§ **Data to process**
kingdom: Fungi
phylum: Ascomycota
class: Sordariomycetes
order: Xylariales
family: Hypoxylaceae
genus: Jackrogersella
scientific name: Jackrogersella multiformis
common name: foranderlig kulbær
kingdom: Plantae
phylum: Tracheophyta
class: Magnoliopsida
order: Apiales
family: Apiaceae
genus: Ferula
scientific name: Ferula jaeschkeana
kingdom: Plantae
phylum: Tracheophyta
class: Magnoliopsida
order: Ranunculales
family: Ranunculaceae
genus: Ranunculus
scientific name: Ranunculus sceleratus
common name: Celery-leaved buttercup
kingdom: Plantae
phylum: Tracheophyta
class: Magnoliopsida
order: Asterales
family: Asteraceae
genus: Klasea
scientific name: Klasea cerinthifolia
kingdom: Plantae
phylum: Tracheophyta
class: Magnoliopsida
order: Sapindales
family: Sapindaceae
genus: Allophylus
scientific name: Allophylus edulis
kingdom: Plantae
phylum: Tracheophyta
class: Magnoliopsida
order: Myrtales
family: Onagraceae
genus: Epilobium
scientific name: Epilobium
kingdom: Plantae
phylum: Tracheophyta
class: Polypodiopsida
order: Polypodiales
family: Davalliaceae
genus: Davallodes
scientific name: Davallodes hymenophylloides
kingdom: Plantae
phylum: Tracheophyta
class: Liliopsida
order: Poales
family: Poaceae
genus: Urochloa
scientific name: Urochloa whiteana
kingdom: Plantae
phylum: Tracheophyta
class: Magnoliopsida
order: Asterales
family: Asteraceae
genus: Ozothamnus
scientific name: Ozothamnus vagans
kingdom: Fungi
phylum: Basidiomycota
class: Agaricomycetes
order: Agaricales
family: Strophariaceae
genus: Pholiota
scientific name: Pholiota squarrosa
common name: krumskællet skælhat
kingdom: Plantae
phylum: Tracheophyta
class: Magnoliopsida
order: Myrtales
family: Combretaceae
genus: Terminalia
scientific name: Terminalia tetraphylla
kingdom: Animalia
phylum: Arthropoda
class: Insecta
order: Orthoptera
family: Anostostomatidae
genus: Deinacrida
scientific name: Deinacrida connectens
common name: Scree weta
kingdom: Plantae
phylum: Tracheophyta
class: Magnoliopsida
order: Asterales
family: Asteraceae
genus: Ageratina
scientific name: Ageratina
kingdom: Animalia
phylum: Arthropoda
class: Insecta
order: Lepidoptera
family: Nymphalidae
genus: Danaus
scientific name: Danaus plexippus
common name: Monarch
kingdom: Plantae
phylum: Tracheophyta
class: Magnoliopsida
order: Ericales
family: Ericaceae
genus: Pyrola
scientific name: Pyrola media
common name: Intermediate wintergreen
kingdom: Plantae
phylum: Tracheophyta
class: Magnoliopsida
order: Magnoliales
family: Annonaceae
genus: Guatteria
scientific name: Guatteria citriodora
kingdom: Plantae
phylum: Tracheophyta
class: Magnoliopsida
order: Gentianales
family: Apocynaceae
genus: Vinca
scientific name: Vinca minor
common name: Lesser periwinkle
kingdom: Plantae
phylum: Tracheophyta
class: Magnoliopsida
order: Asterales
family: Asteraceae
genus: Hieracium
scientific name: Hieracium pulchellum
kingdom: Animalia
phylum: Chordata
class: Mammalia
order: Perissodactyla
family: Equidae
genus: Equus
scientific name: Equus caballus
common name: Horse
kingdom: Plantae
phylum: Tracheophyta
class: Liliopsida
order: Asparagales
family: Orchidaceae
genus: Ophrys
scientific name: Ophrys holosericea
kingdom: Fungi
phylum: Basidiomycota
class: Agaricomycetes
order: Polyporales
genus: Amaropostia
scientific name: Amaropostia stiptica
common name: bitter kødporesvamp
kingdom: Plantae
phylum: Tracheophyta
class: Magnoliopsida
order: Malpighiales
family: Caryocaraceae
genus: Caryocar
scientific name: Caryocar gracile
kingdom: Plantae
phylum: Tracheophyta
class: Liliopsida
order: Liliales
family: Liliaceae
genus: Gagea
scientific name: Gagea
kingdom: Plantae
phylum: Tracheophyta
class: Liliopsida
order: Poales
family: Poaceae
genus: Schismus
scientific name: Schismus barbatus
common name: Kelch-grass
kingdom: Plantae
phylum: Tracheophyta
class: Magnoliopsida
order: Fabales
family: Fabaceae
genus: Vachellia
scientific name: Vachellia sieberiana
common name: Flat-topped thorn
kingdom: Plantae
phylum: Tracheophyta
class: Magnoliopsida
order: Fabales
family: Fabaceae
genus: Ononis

§ **What is asked**
Please reproduce every line of all the records above, keeping each name and spelling unchanged.

§ **Task output**
kingdom: Fungi
phylum: Ascomycota
class: Sordariomycetes
order: Xylariales
family: Hypoxylaceae
genus: Jackrogersella
scientific name: Jackrogersella multiformis
common name: foranderlig kulbær
kingdom: Plantae
phylum: Tracheophyta
class: Magnoliopsida
order: Apiales
family: Apiaceae
genus: Ferula
scientific name: Ferula jaeschkeana
kingdom: Plantae
phylum: Tracheophyta
class: Magnoliopsida
order: Ranunculales
family: Ranunculaceae
genus: Ranunculus
scientific name: Ranunculus sceleratus
common name: Celery-leaved buttercup
kingdom: Plantae
phylum: Tracheophyta
class: Magnoliopsida
order: Asterales
family: Asteraceae
genus: Klasea
scientific name: Klasea cerinthifolia
kingdom: Plantae
phylum: Tracheophyta
class: Magnoliopsida
order: Sapindales
family: Sapindaceae
genus: Allophylus
scientific name: Allophylus edulis
kingdom: Plantae
phylum: Tracheophyta
class: Magnoliopsida
order: Myrtales
family: Onagraceae
genus: Epilobium
scientific name: Epilobium
kingdom: Plantae
phylum: Tracheophyta
class: Polypodiopsida
order: Polypodiales
family: Davalliaceae
genus: Davallodes
scientific name: Davallodes hymenophylloides
kingdom: Plantae
phylum: Tracheophyta
class: Liliopsida
order: Poales
family: Poaceae
genus: Urochloa
scientific name: Urochloa whiteana
kingdom: Plantae
phylum: Tracheophyta
class: Magnoliopsida
order: Asterales
family: Asteraceae
genus: Ozothamnus
scientific name: Ozothamnus vagans
kingdom: Fungi
phylum: Basidiomycota
class: Agaricomycetes
order: Agaricales
family: Strophariaceae
genus: Pholiota
scientific name: Pholiota squarrosa
common name: krumskællet skælhat
kingdom: Plantae
phylum: Tracheophyta
class: Magnoliopsida
order: Myrtales
family: Combretaceae
genus: Terminalia
scientific name: Terminalia tetraphylla
kingdom: Animalia
phylum: Arthropoda
class: Insecta
order: Orthoptera
family: Anostostomatidae
genus: Deinacrida
scientific name: Deinacrida connectens
common name: Scree weta
kingdom: Plantae
phylum: Tracheophyta
class: Magnoliopsida
order: Asterales
family: Asteraceae
genus: Ageratina
scientific name: Ageratina
kingdom: Animalia
phylum: Arthropoda
class: Insecta
order: Lepidoptera
family: Nymphalidae
genus: Danaus
scientific name: Danaus plexippus
common name: Monarch
kingdom: Plantae
phylum: Tracheophyta
class: Magnoliopsida
order: Ericales
family: Ericaceae
genus: Pyrola
scientific name: Pyrola media
common name: Intermediate wintergreen
kingdom: Plantae
phylum: Tracheophyta
class: Magnoliopsida
order: Magnoliales
family: Annonaceae
genus: Guatteria
scientific name: Guatteria citriodora
kingdom: Plantae
phylum: Tracheophyta
class: Magnoliopsida
order: Gentianales
family: Apocynaceae
genus: Vinca
scientific name: Vinca minor
common name: Lesser periwinkle
kingdom: Plantae
phylum: Tracheophyta
class: Magnoliopsida
order: Asterales
family: Asteraceae
genus: Hieracium
scientific name: Hieracium pulchellum
kingdom: Animalia
phylum: Chordata
class: Mammalia
order: Perissodactyla
family: Equidae
genus: Equus
scientific name: Equus caballus
common name: Horse
kingdom: Plantae
phylum: Tracheophyta
class: Liliopsida
order: Asparagales
family: Orchidaceae
genus: Ophrys
scientific name: Ophrys holosericea
kingdom: Fungi
phylum: Basidiomycota
class: Agaricomycetes
order: Polyporales
genus: Amaropostia
scientific name: Amaropostia stiptica
common name: bitter kødporesvamp
kingdom: Plantae
phylum: Tracheophyta
class: Magnoliopsida
order: Malpighiales
family: Caryocaraceae
genus: Caryocar
scientific name: Caryocar gracile
kingdom: Plantae
phylum: Tracheophyta
class: Liliopsida
order: Liliales
family: Liliaceae
genus: Gagea
scientific name: Gagea
kingdom: Plantae
phylum: Tracheophyta
class: Liliopsida
order: Poales
family: Poaceae
genus: Schismus
scientific name: Schismus barbatus
common name: Kelch-grass
kingdom: Plantae
phylum: Tracheophyta
class: Magnoliopsida
order: Fabales
family: Fabaceae
genus: Vachellia
scientific name: Vachellia sieberiana
common name: Flat-topped thorn
kingdom: Plantae
phylum: Tracheophyta
class: Magnoliopsida
order: Fabales
family: Fabaceae
genus: Ononis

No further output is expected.